Weight-lifting belt: One of the most common training accessories
If you’ve been in a gym in the past few years, you’ve seen lifters wearing belts for everything from bench presses to biceps curls. So should you wear a weight-lifting belt? The answer varies based on the exercise and weight of the load relative to the most weight you can lift for the exercise. Many think that weightlifting belts are a necessity for preventing injury in the gym, but some people use them indiscriminately and too often. The abuse of weightlifting belts may be increasing the risk of injuries instead of preventing them. Unfortunately, many weight training accessories are commonly misused and as a result do nothing to enhance the efficacy or safety of a workout.
The real purpose of a belt
The main purpose of a weight-lifting belt is to increase intra-abdominal pressure, which provides support for your lower back on exercises such as deadlifts, squats, bent-over rows, and overhead lifts. For most guys, it’s a good idea to wear one but only for maximum-weight lifts. Only guys with back problems can use them more liberally. A weight belt is not needed for an exercise that does not directly load the trunk even if it places stress on the lower back (e.g., lat pull-down, bench press, biceps curl, leg extension).
Natural weightlifting belt – gift from the mother nature
Nature has actually given us our very own weight belt in the form of abdominal musculature that runs down, around, and across our mid-section enabling us to create stability when we lift up weights. It is our abdominals that work to create what is known as intra-abdominal pressure (IAP), which helps stabilise the trunk and provide dynamic stability during lifting tasks.
Advantages of using a weight belt
- A weight belt protects the back. In one study, after a strength training workout including heavy compound exercises (such as deadlifts, squats, and rows), the size of the participant’s spines decreased by 0.14 inches without a belt, and 0.11 inches when using a belt.
- A weight belt provides rigidity. The erector spinae muscles ensure the transfer of strength from the thighs to the torso. If these muscles weaken, your set will be compromised. The belt acts indirectly to the spine. By preventing the belly from moving forward, the belt increases intraabdominal pressure by 25 to 40 percent, which makes the spine more rigid. This means that the front part of the belt needs to be large (not too skinny).
- A training belt improves performance. In other words, wearing a belt will help you lift heavier weights. By stabilizing the back when you are using heavy weights, the belt helps you gain strength by assisting the muscles that support the spine.

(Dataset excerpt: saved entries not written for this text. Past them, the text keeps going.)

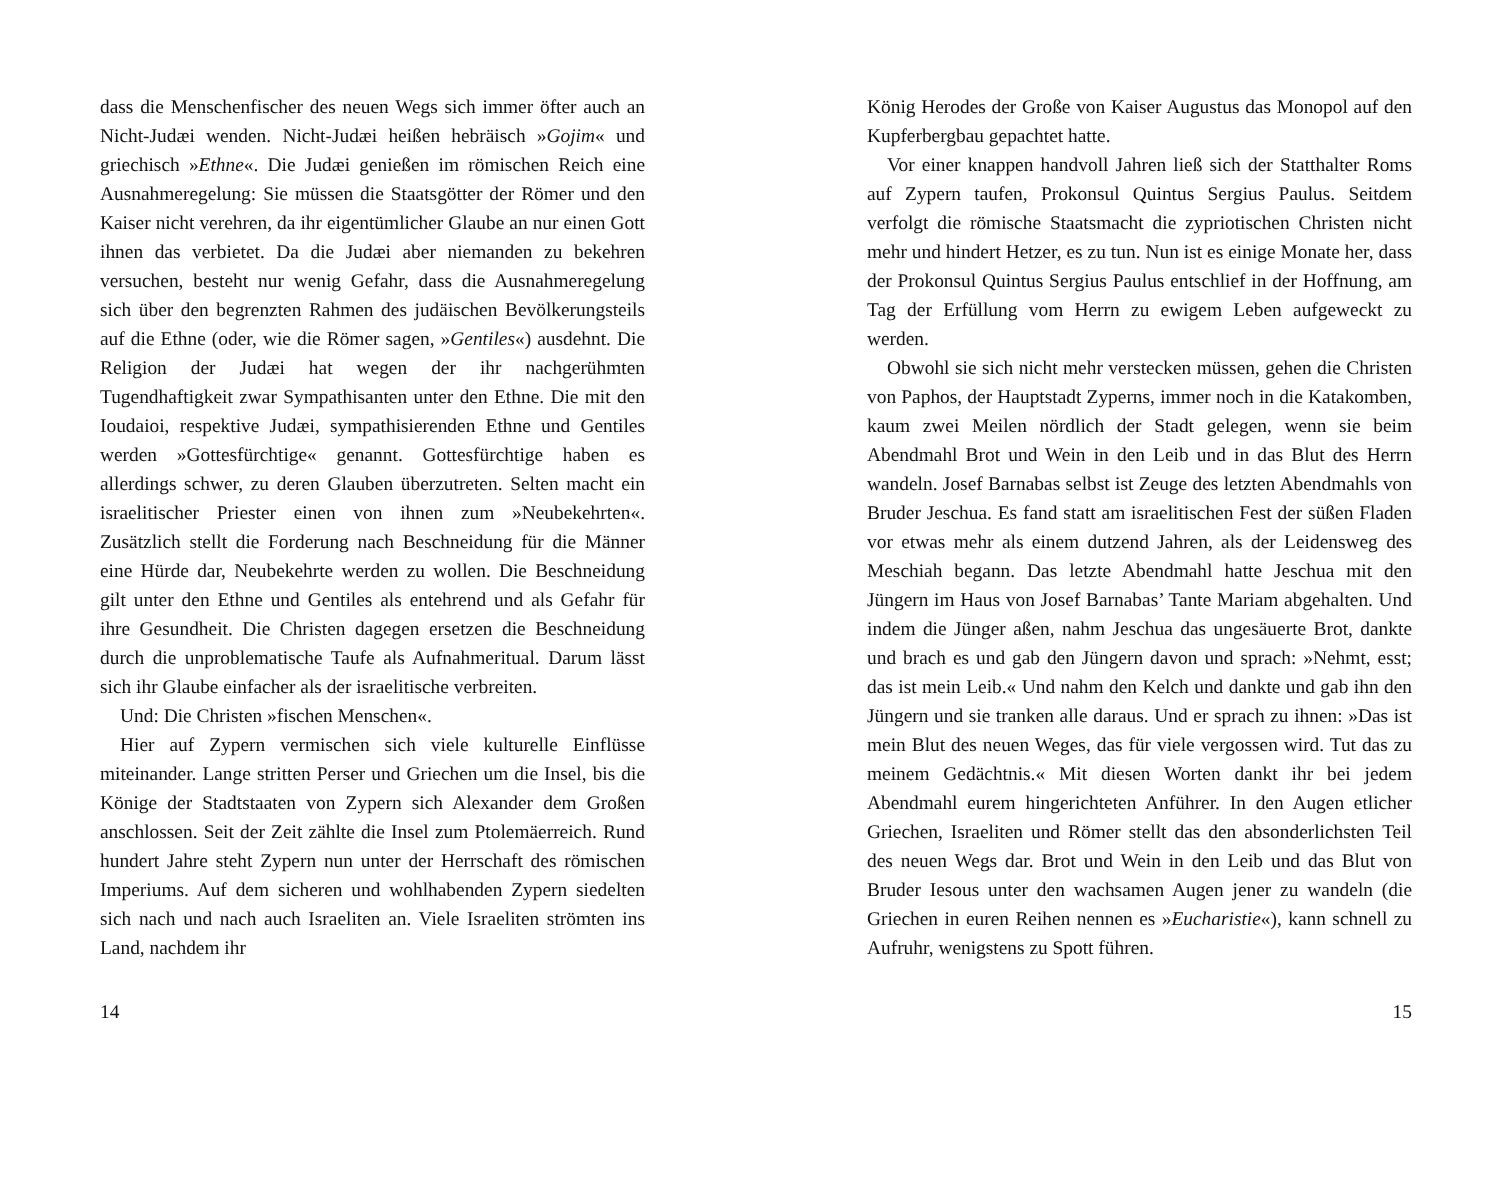dass die Menschenfischer des neuen Wegs sich immer öfter auch an Nicht-Judæi wenden. Nicht-Judæi heißen hebräisch »Gojim« und griechisch »Ethne«. Die Judæi genießen im römischen Reich eine Ausnahmeregelung: Sie müssen die Staatsgötter der Römer und den Kaiser nicht verehren, da ihr eigentümlicher Glaube an nur einen Gott ihnen das verbietet. Da die Judæi aber niemanden zu bekehren versuchen, besteht nur wenig Gefahr, dass die Ausnahmeregelung sich über den begrenzten Rahmen des judäischen Bevölkerungsteils auf die Ethne (oder, wie die Römer sagen, »Gentiles«) ausdehnt. Die Religion der Judæi hat wegen der ihr nachgerühmten Tugendhaftigkeit zwar Sympathisanten unter den Ethne. Die mit den Ioudaioi, respektive Judæi, sympathisierenden Ethne und Gentiles werden »Gottesfürchtige« genannt. Gottesfürchtige haben es allerdings schwer, zu deren Glauben überzutreten. Selten macht ein israelitischer Priester einen von ihnen zum »Neubekehrten«. Zusätzlich stellt die Forderung nach Beschneidung für die Männer eine Hürde dar, Neubekehrte werden zu wollen. Die Beschneidung gilt unter den Ethne und Gentiles als entehrend und als Gefahr für ihre Gesundheit. Die Christen dagegen ersetzen die Beschneidung durch die unproblematische Taufe als Aufnahmeritual. Darum lässt sich ihr Glaube einfacher als der israelitische verbreiten.
Und: Die Christen »fischen Menschen«.
Hier auf Zypern vermischen sich viele kulturelle Einflüsse miteinander. Lange stritten Perser und Griechen um die Insel, bis die Könige der Stadtstaaten von Zypern sich Alexander dem Großen anschlossen. Seit der Zeit zählte die Insel zum Ptolemäerreich. Rund hundert Jahre steht Zypern nun unter der Herrschaft des römischen Imperiums. Auf dem sicheren und wohlhabenden Zypern siedelten sich nach und nach auch Israeliten an. Viele Israeliten strömten ins Land, nachdem ihr
14
König Herodes der Große von Kaiser Augustus das Monopol auf den Kupferbergbau gepachtet hatte.
Vor einer knappen handvoll Jahren ließ sich der Statthalter Roms auf Zypern taufen, Prokonsul Quintus Sergius Paulus. Seitdem verfolgt die römische Staatsmacht die zypriotischen Christen nicht mehr und hindert Hetzer, es zu tun. Nun ist es einige Monate her, dass der Prokonsul Quintus Sergius Paulus entschlief in der Hoffnung, am Tag der Erfüllung vom Herrn zu ewigem Leben aufgeweckt zu werden.
Obwohl sie sich nicht mehr verstecken müssen, gehen die Christen von Paphos, der Hauptstadt Zyperns, immer noch in die Katakomben, kaum zwei Meilen nördlich der Stadt gelegen, wenn sie beim Abendmahl Brot und Wein in den Leib und in das Blut des Herrn wandeln. Josef Barnabas selbst ist Zeuge des letzten Abendmahls von Bruder Jeschua. Es fand statt am israelitischen Fest der süßen Fladen vor etwas mehr als einem dutzend Jahren, als der Leidensweg des Meschiah begann. Das letzte Abendmahl hatte Jeschua mit den Jüngern im Haus von Josef Barnabas’ Tante Mariam abgehalten. Und indem die Jünger aßen, nahm Jeschua das ungesäuerte Brot, dankte und brach es und gab den Jüngern davon und sprach: »Nehmt, esst; das ist mein Leib.« Und nahm den Kelch und dankte und gab ihn den Jüngern und sie tranken alle daraus. Und er sprach zu ihnen: »Das ist mein Blut des neuen Weges, das für viele vergossen wird. Tut das zu meinem Gedächtnis.« Mit diesen Worten dankt ihr bei jedem Abendmahl eurem hingerichteten Anführer. In den Augen etlicher Griechen, Israeliten und Römer stellt das den absonderlichsten Teil des neuen Wegs dar. Brot und Wein in den Leib und das Blut von Bruder Iesous unter den wachsamen Augen jener zu wandeln (die Griechen in euren Reihen nennen es »Eucharistie«), kann schnell zu Aufruhr, wenigstens zu Spott führen.
15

- A weight-lifting belt prevents varicoceles. A varicocele is a varicose vein in the testicles that can lead to infertility. Variciceles occur in 20 percent of sedentary men, 67 percent of bodybuilders who regulary do squats without a belt, and 33 percent of bodybuilders who use a belt. Therefore, a belt helps protect the testicles, but not completely.

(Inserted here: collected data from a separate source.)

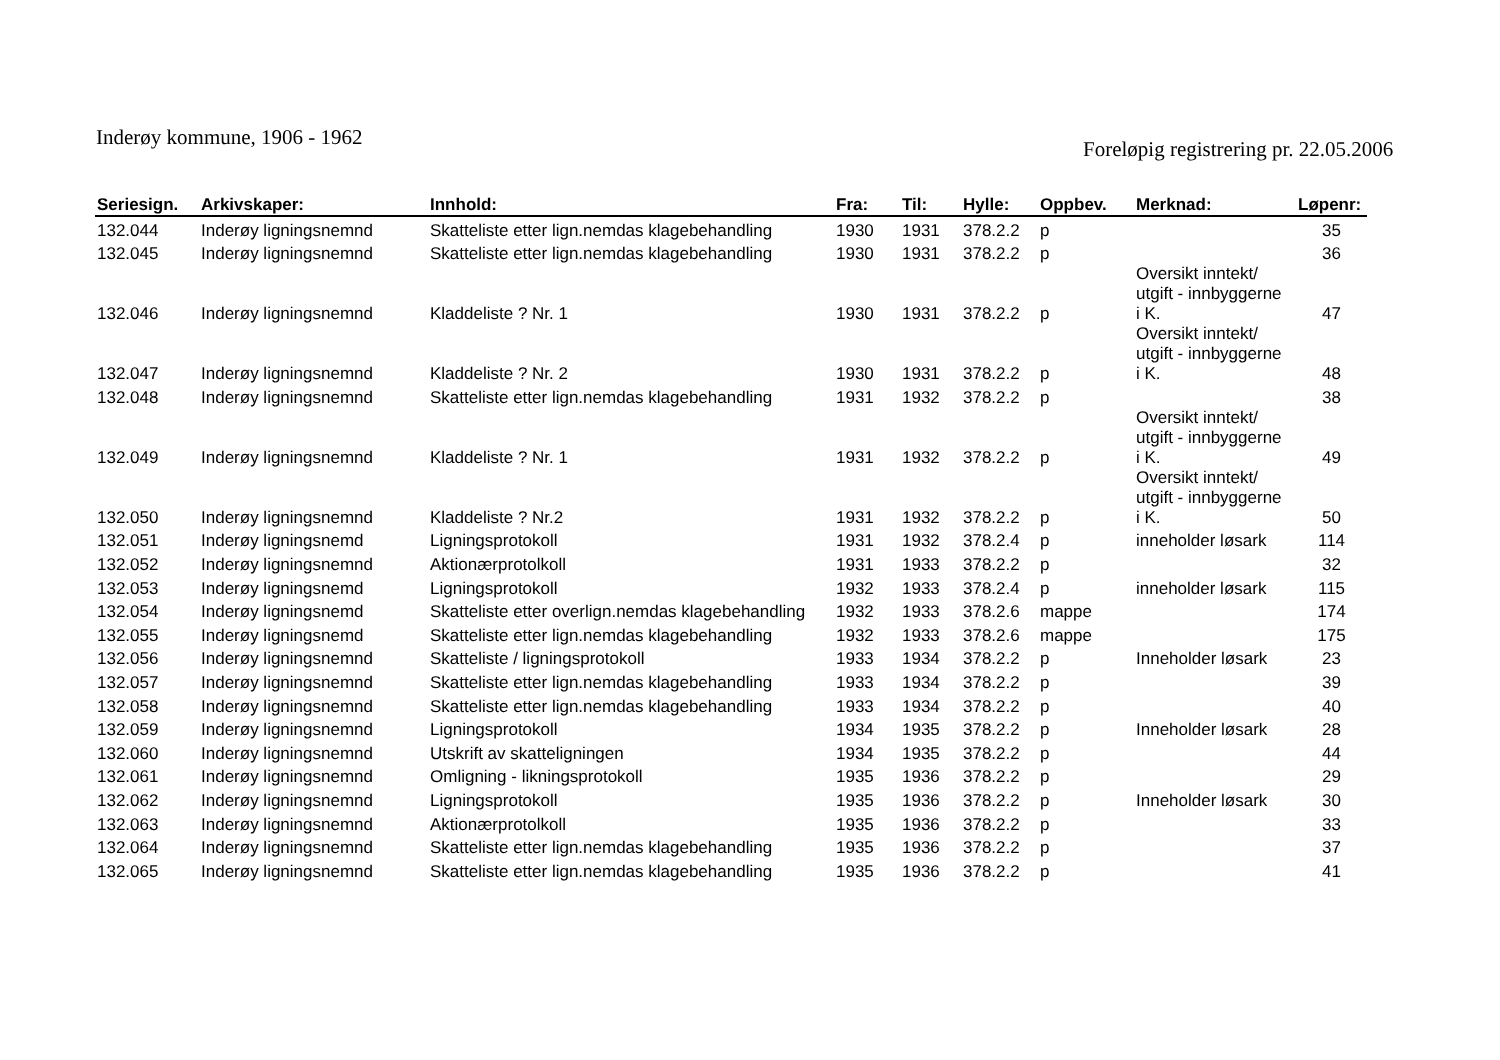Inderøy kommune, 1906 - 1962
Foreløpig registrering pr. 22.05.2006
| Seriesign. | Arkivskaper: | Innhold: | Fra: | Til: | Hylle: | Oppbev. | Merknad: | Løpenr: |
| --- | --- | --- | --- | --- | --- | --- | --- | --- |
| 132.044 | Inderøy ligningsnemnd | Skatteliste etter lign.nemdas klagebehandling | 1930 | 1931 | 378.2.2 | p | | 35 |
| 132.045 | Inderøy ligningsnemnd | Skatteliste etter lign.nemdas klagebehandling | 1930 | 1931 | 378.2.2 | p | | 36 |
| 132.046 | Inderøy ligningsnemnd | Kladdeliste ? Nr. 1 | 1930 | 1931 | 378.2.2 | p | Oversikt inntekt/ utgift - innbyggerne i K. | 47 |
| 132.047 | Inderøy ligningsnemnd | Kladdeliste ? Nr. 2 | 1930 | 1931 | 378.2.2 | p | Oversikt inntekt/ utgift - innbyggerne i K. | 48 |
| 132.048 | Inderøy ligningsnemnd | Skatteliste etter lign.nemdas klagebehandling | 1931 | 1932 | 378.2.2 | p | | 38 |
| 132.049 | Inderøy ligningsnemnd | Kladdeliste ? Nr. 1 | 1931 | 1932 | 378.2.2 | p | Oversikt inntekt/ utgift - innbyggerne i K. | 49 |
| 132.050 | Inderøy ligningsnemnd | Kladdeliste ? Nr.2 | 1931 | 1932 | 378.2.2 | p | Oversikt inntekt/ utgift - innbyggerne i K. | 50 |
| 132.051 | Inderøy ligningsnemd | Ligningsprotokoll | 1931 | 1932 | 378.2.4 | p | inneholder løsark | 114 |
| 132.052 | Inderøy ligningsnemnd | Aktionærprotolkoll | 1931 | 1933 | 378.2.2 | p | | 32 |
| 132.053 | Inderøy ligningsnemd | Ligningsprotokoll | 1932 | 1933 | 378.2.4 | p | inneholder løsark | 115 |
| 132.054 | Inderøy ligningsnemd | Skatteliste etter overlign.nemdas klagebehandling | 1932 | 1933 | 378.2.6 | mappe | | 174 |
| 132.055 | Inderøy ligningsnemd | Skatteliste etter lign.nemdas klagebehandling | 1932 | 1933 | 378.2.6 | mappe | | 175 |
| 132.056 | Inderøy ligningsnemnd | Skatteliste / ligningsprotokoll | 1933 | 1934 | 378.2.2 | p | Inneholder løsark | 23 |
| 132.057 | Inderøy ligningsnemnd | Skatteliste etter lign.nemdas klagebehandling | 1933 | 1934 | 378.2.2 | p | | 39 |
| 132.058 | Inderøy ligningsnemnd | Skatteliste etter lign.nemdas klagebehandling | 1933 | 1934 | 378.2.2 | p | | 40 |
| 132.059 | Inderøy ligningsnemnd | Ligningsprotokoll | 1934 | 1935 | 378.2.2 | p | Inneholder løsark | 28 |
| 132.060 | Inderøy ligningsnemnd | Utskrift av skatteligningen | 1934 | 1935 | 378.2.2 | p | | 44 |
| 132.061 | Inderøy ligningsnemnd | Omligning - likningsprotokoll | 1935 | 1936 | 378.2.2 | p | | 29 |
| 132.062 | Inderøy ligningsnemnd | Ligningsprotokoll | 1935 | 1936 | 378.2.2 | p | Inneholder løsark | 30 |
| 132.063 | Inderøy ligningsnemnd | Aktionærprotolkoll | 1935 | 1936 | 378.2.2 | p | | 33 |
| 132.064 | Inderøy ligningsnemnd | Skatteliste etter lign.nemdas klagebehandling | 1935 | 1936 | 378.2.2 | p | | 37 |
| 132.065 | Inderøy ligningsnemnd | Skatteliste etter lign.nemdas klagebehandling | 1935 | 1936 | 378.2.2 | p | | 41 |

Disadvantages of using a weight-lifting belt
Your abdominals and low back muscles must be strong. The constant use of a weight-lifting belt during strength training can give you a false sense of security. You could then expose your spine to greater loads, increasing the potential for injury outside the gym setting in sports or other activities. It may be fine to use the weightlifting belt in the gym, but what happens when you need to move a couch in your family room or pull weeds in the yard?
Here are some other disadvantages of using a weight-lifting belts.
- A training belt impedes movement by increasing the rigidity of a torso.
- A weight belt prevents you from breathing well.
- A belt is not helpful for every person.
The chances are that if you are healthy and not trying to break any powerlifting records then you have little to gain from spending money on a new weightlifting belt and you would be better off focusing on developing superior lifting technique instead.
Compromise is always the best solution
Because the use of a weight-lifting belt has both advantages and disadvantages, you need to make a compromise. The job of the muscles around the spine is to hold it stable. Wearing a weight belt can rob these muscles of the stress they need to grow. Yet wearing a belt can help you lift more weight, which you need for greater site and strength. What’s the compromise?
Warm up and perform light sets without a belt. Only put it on when you’re lifting your top weights of the day. As you get stronger, you will find you are able to lift progressively heavier weights without the belt.
Know how to adjust the belt
You need to adjust the tightness of your weight-lifting belt depending on how heavy a weight you are lifting.
- The heavier the weight, the tighter your belt should be.
- Tightening the belt during a warm-up is pointless.
- Between sets, you should not keep the belt tight; you should remove it.
- In certain exercises that do not put the spine at risk, such as seated calf work, you have no reason to wear a belt.
A leather weight-lifting belt usually costs $20 to $30 (more for XXL). There’s not much point in getting a belt that’s thin in front and thick in back. You need the support in front, to increase intra-abdominal pressure, as much as you need it in back for structural integrity.
In an ideal world, your abdominal and back muscles would be so strong that a weight-lifting belt would not be necessary. But of course, we don’t live in such a world. A weight belt is therefore recommended for ground based, structural exercises that load the trunk and place stress on the lower back (e.g., back and front squat, standing shoulder press, deadlift) and involve lifting maximal or near-maximal loads (at or above 80 percent of your one-repetition maximum). Both conditions should exist; it is not necessary, for example, for someone to wear a weight belt when lifting lighter loads even when performing a structural exercise. If you aren’t at this level of lifting, don’t bother. The belt doesn’t do much of anything except make your back sweat. Besides, you should be strengthening your back muscles when you train. That’s all the support you need.